Equation Study Parameters

  1. Name (Required)
  2. Description (Optional)
  3. Instructions (Optional)
  4. Significant Digits (Optional)
  5. Add an Equation using the autocomplete dictionary of short circuit simulation software variables, faults, user defined variables, and setting values, composed with basic arithmetic operators and logic functions defined below.
    (Refer to the Table of SARA Dictionary Variables for more information regarding variables)

Built-in Functions: max(), min(), sin(), cos(), atan(), sqrt()

Rounding Functions: round(), ceil(), floor()

round(variable, number of decimal places) – rounds the number up if greater than or equal to 0.5 and rounds down if less than 0.5

ceil(variable, number of decimal places) – rounds the number up

floor(variable, number of decimal places) – rounds the number down

Complex Number Functions: mag(), ang(), real(), imag()

mag() – calculates the magnitude of a complex number

ang() – calculates the angle of a complex number

real() – gives the real value of a complex number

imag() – gives the imaginary value of a complex number

String Functions: string(), concat()

string(number) – this function converts a variable of type number to type string

concat(string, string, string) – this function concatenates n strings into a single string.
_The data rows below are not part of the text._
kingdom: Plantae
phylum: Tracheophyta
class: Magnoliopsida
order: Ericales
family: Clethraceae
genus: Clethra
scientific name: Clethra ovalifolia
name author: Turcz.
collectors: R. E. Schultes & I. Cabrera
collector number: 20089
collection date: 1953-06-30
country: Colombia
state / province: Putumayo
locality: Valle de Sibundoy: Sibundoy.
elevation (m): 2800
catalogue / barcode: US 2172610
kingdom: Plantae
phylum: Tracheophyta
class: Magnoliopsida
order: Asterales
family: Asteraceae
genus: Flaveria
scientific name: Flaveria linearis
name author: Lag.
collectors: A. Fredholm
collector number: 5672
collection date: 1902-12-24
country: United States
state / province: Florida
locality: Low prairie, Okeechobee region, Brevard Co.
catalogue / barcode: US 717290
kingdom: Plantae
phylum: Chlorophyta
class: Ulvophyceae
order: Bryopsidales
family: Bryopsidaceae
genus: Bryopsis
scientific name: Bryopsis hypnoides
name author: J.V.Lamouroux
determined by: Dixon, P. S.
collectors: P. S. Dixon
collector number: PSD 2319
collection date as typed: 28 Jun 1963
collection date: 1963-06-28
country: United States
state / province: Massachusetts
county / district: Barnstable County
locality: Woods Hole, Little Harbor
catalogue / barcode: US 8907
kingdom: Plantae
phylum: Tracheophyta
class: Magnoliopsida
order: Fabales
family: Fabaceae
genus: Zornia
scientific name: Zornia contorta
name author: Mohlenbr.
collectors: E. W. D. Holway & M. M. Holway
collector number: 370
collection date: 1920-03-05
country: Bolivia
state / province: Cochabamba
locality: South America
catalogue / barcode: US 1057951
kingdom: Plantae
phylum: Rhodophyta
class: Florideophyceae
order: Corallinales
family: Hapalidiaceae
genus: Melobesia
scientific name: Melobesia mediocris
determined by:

If a number should be used here, remember to first convert it to a string via string()

Fault Variables: F#_I, F#_Icomp, F#_V, F#_Vcomp, F#_Zapparent

If/else statements: 

Variable = A < B ? C : D

Variable = A == B ? C : D

 

6. Add Flags: Flags can be used as a warning system to let the engineer know that certain calculations are outside of normally acceptable ranges. A flag is a conditional statement that, if true, presents a message to the user upon the application of the template.